BEGIN Data below

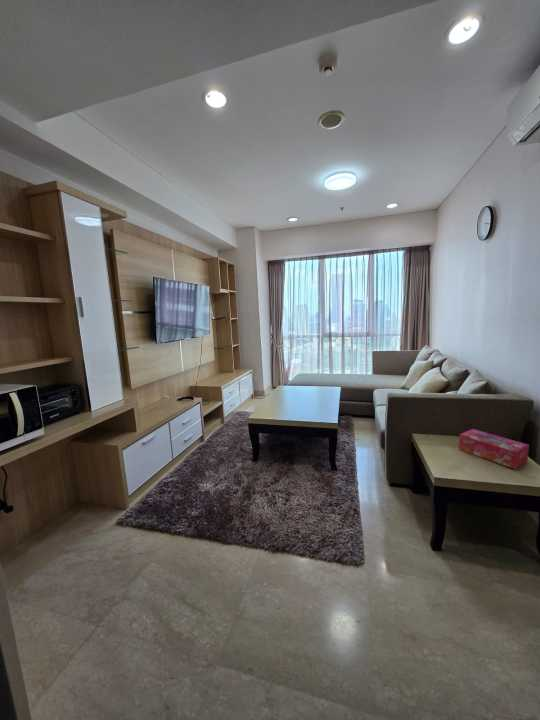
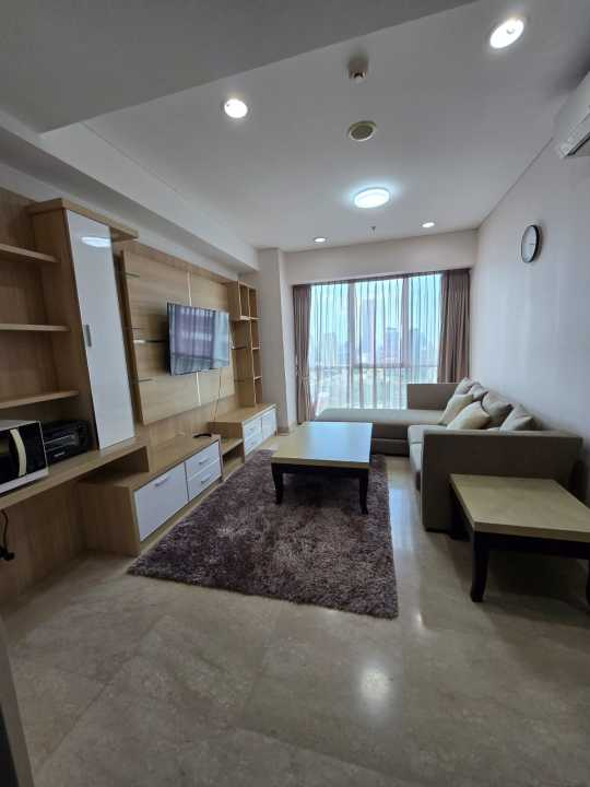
- tissue box [458,428,530,470]
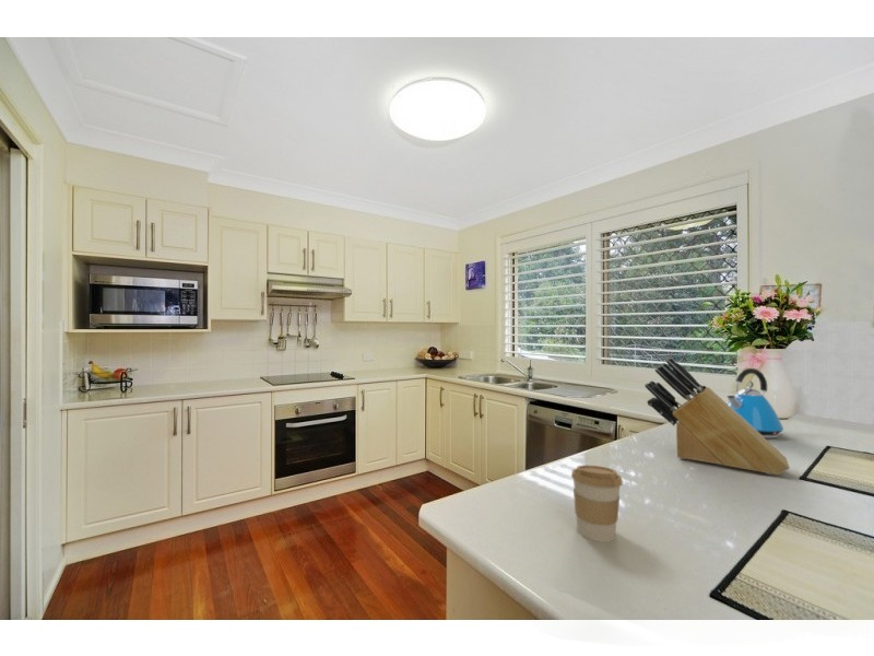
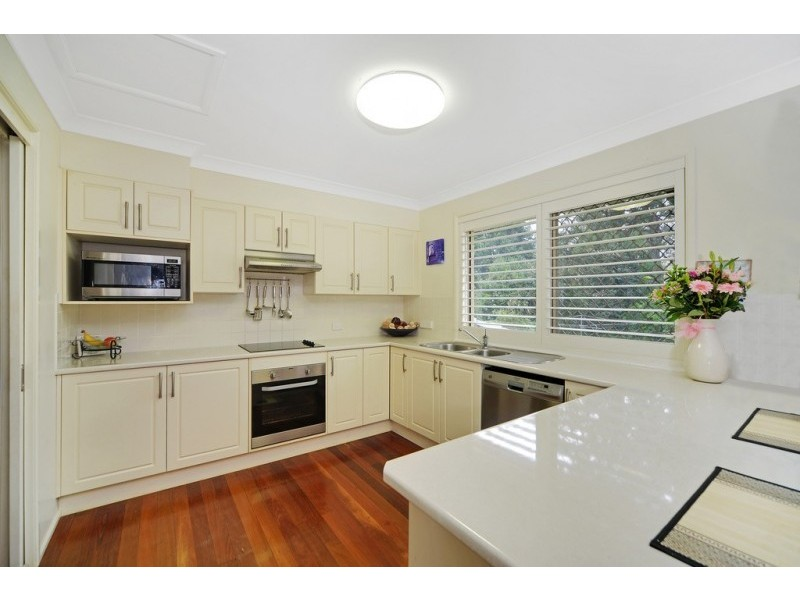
- kettle [725,367,784,440]
- coffee cup [570,464,624,543]
- knife block [643,356,791,476]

END Data below

*Task requirements*. From the first line to the last, reproduce the listing above exactly, leaving the pictures out.

*Solution below*.
- tissue box [458,428,530,470]
- kettle [725,367,784,440]
- coffee cup [570,464,624,543]
- knife block [643,356,791,476]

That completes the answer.